Data for this exercise Start Marker

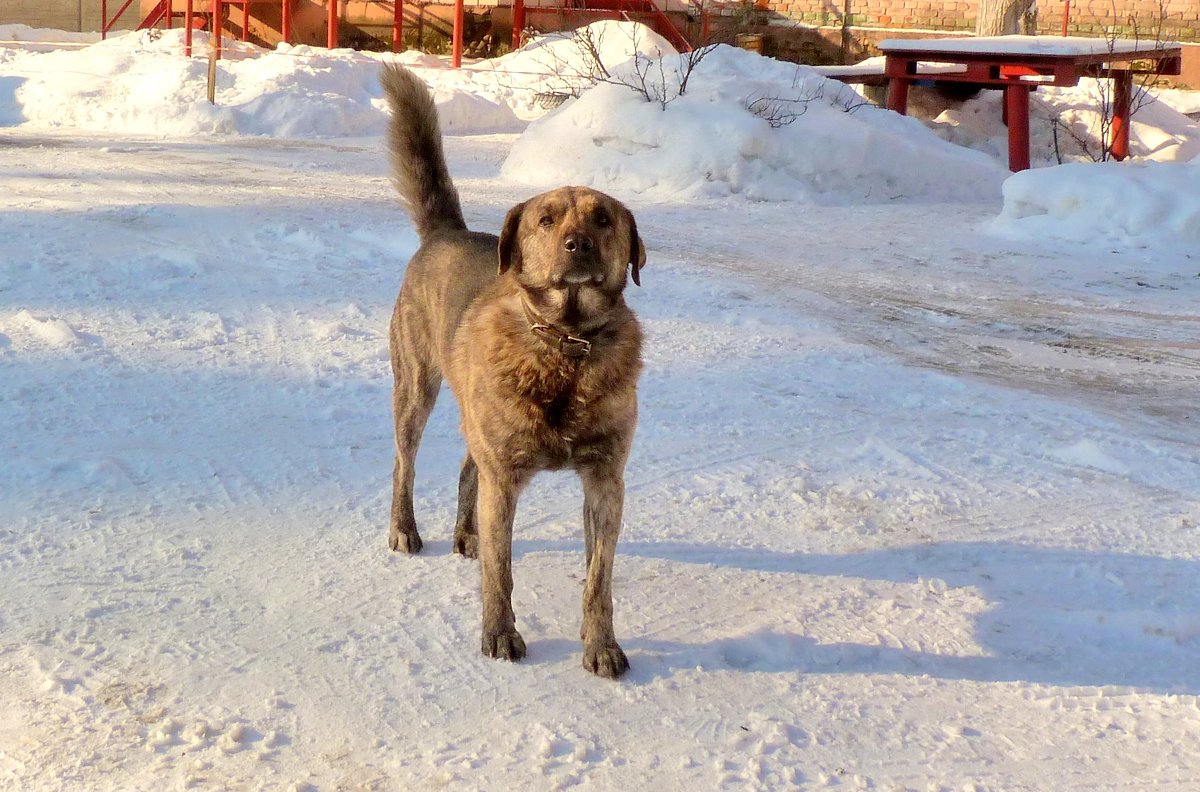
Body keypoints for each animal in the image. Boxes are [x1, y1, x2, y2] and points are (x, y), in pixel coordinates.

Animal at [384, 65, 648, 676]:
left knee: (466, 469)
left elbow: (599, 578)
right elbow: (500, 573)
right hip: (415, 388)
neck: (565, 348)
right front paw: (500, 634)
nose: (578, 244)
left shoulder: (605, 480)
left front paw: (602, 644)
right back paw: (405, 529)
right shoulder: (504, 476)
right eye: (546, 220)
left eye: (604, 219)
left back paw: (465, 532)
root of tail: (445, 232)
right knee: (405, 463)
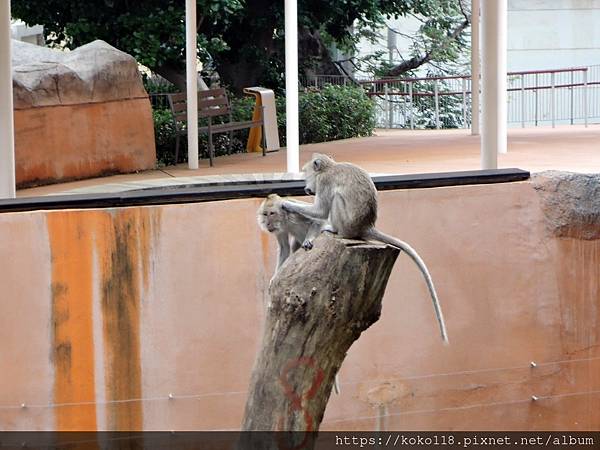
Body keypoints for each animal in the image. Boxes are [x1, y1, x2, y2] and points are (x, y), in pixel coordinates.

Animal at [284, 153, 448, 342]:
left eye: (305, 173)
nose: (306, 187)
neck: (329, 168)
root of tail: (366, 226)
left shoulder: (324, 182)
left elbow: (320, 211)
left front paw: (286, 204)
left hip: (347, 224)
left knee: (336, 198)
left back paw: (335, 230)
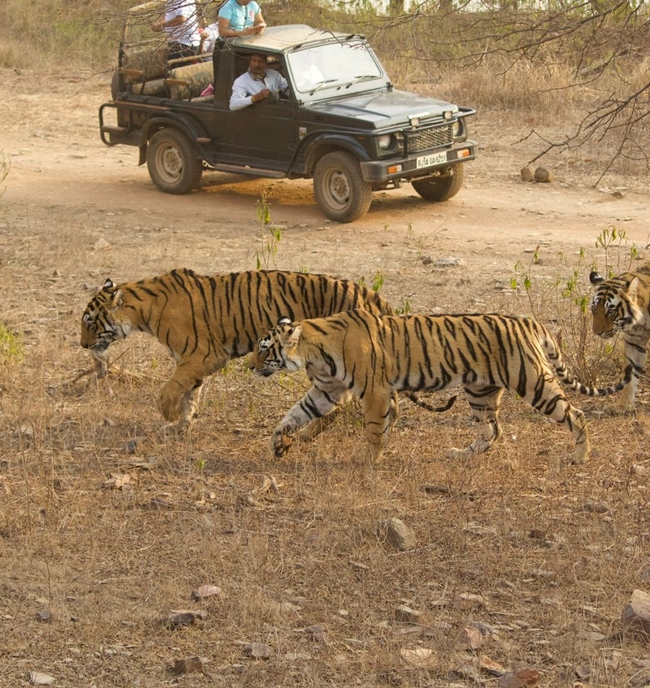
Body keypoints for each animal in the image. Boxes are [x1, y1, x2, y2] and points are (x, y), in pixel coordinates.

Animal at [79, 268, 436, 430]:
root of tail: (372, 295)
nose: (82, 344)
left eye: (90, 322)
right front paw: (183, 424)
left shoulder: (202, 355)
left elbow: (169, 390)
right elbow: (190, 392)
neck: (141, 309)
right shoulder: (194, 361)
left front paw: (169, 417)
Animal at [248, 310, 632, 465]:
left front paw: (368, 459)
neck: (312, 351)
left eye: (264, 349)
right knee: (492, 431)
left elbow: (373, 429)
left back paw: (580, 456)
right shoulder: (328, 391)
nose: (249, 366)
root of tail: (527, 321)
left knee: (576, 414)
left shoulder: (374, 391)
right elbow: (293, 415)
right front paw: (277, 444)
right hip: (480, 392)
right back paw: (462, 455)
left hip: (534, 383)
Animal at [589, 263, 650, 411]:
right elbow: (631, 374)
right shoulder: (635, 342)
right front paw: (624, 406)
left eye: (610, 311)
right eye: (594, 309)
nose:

Data for this exercise End Marker

### Work to be completed
Give back the exact lines above, running from the one that has "left hip: (347, 224)" through the one that has "right elbow: (190, 392)", with nothing added and no pictures.

### Reply
left hip: (347, 224)
left knee: (336, 198)
left back paw: (335, 230)
Body keypoints for each animal in the image. Boxes are [x1, y1, x2, y2] and points are (x, y), in pixel coordinates.

Animal at [79, 268, 436, 430]:
root of tail: (372, 295)
nose: (82, 344)
left eye: (90, 322)
right front paw: (183, 424)
left shoulder: (202, 355)
left elbow: (169, 390)
right elbow: (190, 392)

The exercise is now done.